If I truly know God as a person, why is it that I am still
tempted to view conversations with Him as a responsibility? A duty?
There have been many times in our marriage when I have found
myself at moments of choosing… to take the hard road of moving toward my
husband when every sinful tendency in me wants to avoid. In those moments, the temptation to
flee… to hide… to vacation from the relationship is overwhelmingly strong.
It’s this temptation that has crept into my life with my
Lord lately… to vacation from the relationship.
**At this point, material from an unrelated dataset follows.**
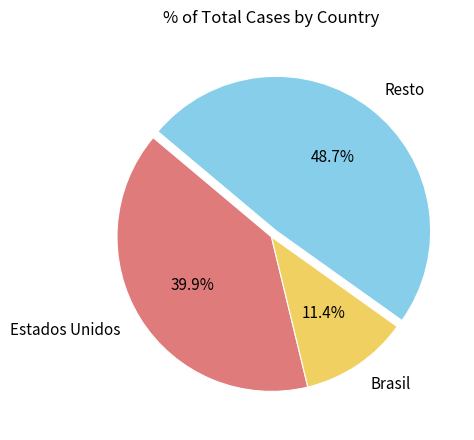

How many segments does this pie chart have?

3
And yet, it’s the grace of my husband’s love and the
promises he made that draw me back and keep me pressing into the hard work of
staying connected, confessing my temptation to vacation even as I choose to unpack
my bags and stay home with him.
Thomas a Kempis said, “Temptations reveal who we are… And
yet, temptations can be useful to us even though they seem to cause us nothing
but pain. They are useful because
they can make us humble, they can cleanse us, and they can teach us… the key to
victory is true humility and patience; in them we overcome the enemy.”
Love draws me. Grace
keeps me. I sadly confess my
temptation to vacation… and begin to unpack my bags.